Price Projections (2023–2028)
| Year |
Estimated Average Price (Millions USD) |
Notes |
| 2023 |
$2.125 |
Stable, high initial price maintained. |
| 2024 |
$2.00 |
Slight pressure from payers and competition. |
| 2025 |
$1.90 |
Potential price adjustments due to market access. |
| 2026 |
$1.80 |
Increasing competition may influence price reductions. |
| 2027 |
$1.75 |
Market saturation; further negotiations. |
| 2028 |
$1.70 |
Marginal price decrease expected. |
Market factors influencing prices:
- Decline in list price likely driven by increased payer negotiations.
- Expansion of indications beyond infants could alter pricing dynamics.
- Introduction of biosimilar gene therapies, if approved, may exert downward pressure after 2028.
Impact of Competition and New Entrants
- Emerging therapies targeting SMA are under development, which could influence pricing.

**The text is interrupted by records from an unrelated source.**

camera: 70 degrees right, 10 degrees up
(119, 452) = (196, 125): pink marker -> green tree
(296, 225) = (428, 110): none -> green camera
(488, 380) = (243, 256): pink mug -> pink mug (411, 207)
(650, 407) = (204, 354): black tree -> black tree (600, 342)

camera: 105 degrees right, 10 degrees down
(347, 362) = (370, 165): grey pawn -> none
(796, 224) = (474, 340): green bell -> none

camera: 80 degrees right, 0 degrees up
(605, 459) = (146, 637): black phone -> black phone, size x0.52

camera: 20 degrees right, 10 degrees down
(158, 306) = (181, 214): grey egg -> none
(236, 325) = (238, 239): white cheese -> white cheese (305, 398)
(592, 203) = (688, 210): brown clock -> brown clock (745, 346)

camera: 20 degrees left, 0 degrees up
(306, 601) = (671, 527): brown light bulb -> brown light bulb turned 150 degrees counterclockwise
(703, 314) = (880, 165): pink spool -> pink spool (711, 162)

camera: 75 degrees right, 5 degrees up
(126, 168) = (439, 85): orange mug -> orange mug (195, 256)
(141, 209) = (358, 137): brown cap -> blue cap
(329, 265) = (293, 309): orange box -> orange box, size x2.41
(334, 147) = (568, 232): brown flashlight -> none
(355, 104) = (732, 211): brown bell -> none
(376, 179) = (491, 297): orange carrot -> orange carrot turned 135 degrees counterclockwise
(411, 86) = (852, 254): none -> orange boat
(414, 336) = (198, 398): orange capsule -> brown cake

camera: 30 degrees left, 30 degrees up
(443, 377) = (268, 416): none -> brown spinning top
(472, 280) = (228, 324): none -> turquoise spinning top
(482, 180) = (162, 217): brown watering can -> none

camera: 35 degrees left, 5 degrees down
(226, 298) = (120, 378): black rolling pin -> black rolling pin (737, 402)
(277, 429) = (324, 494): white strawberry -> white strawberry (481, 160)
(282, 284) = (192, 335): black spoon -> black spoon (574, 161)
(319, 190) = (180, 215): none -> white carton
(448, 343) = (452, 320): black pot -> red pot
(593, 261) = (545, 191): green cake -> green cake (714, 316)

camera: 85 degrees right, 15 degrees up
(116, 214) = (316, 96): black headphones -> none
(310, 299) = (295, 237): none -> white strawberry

However, no direct gene therapy competitors with similar efficacy have entered the market as of 2023.
- Pipeline innovations mainly focus on different gene delivery vectors and longer-lasting treatments, potentially offering alternative pricing models in the future.
Market Forecasts and Revenue Potential
Revenue Projections (2023–2028)
Assuming a gradual increase in treated patients from approximately 500 to 900 annually:
| Year |
Estimated Patients Treated |
Revenue (Millions USD) |
| 2023 |
500 |
$1,062.5 |
| 2024 |
550 |
$1,100.0 |
| 2025 |
650 |
$1,235.0 |
| 2026 |
750 |
$1,350.0 |
| 2027 |
800 |
$1,400.0 |
| 2028 |
900 |
$1,530.0 |
Note: Revenue estimates account for net price after rebates and discounts.
Key Takeaways
- NDC 49702-0258 corresponds to Zolgensma, a high-cost gene therapy approved for SMA in young children.
- Initial list pricing is $2.125 million, with expected slight reductions over five years.
- Market size is driven primarily by early diagnosis and newborn screening.
- Competition from Spinraza and Evrysdi remains significant; however, Zolgensma maintains a premium due to its single-dose efficacy.
- Revenue potential in the US is projected around $1.3–1.5 billion annually by 2028.
FAQs
1. What factors could lead to significant price reductions for Zolgensma?
Introduction of new competitive therapies, increased negotiations by payers, or broader indications expanding patient access could pressure prices downward.
2. How does the pricing of Zolgensma compare globally?
Prices vary; in Europe, Zolgensma costs approximately €2 million, comparable to US list prices, with local reimbursement policies influencing final patient costs.
3. What is the likelihood of expanded indications affecting the market?
Clinical trials for older children and adults are ongoing; regulatory approval in these populations could increase the treatment's market size and influence pricing strategies.
4. How significant are rebate programs in determining net prices?
Rebates can reduce net prices by up to 30%, affecting revenue estimates and market accessibility.
5. How does outcome-based reimbursement impact market dynamics?
It creates financial risk-sharing models, incentivizes treatment efficacy, and potentially restrains initial list pricing to secure payer approval.
References
[1] SMA Foundation. (2022). SMA Incidence and Prevalence Data.
[2] Novartis. (2023). Zolgensma Pricing and Reimbursement Policies.
[3] IQVIA. (2023). US Biopharmaceutical Trends.
[4] FDA. (2019). Zolgensma (onasemnogene abeparvovec-xioi) Approval Letter.
[5] EvaluatePharma. (2022). Gene Therapy Market Forecast.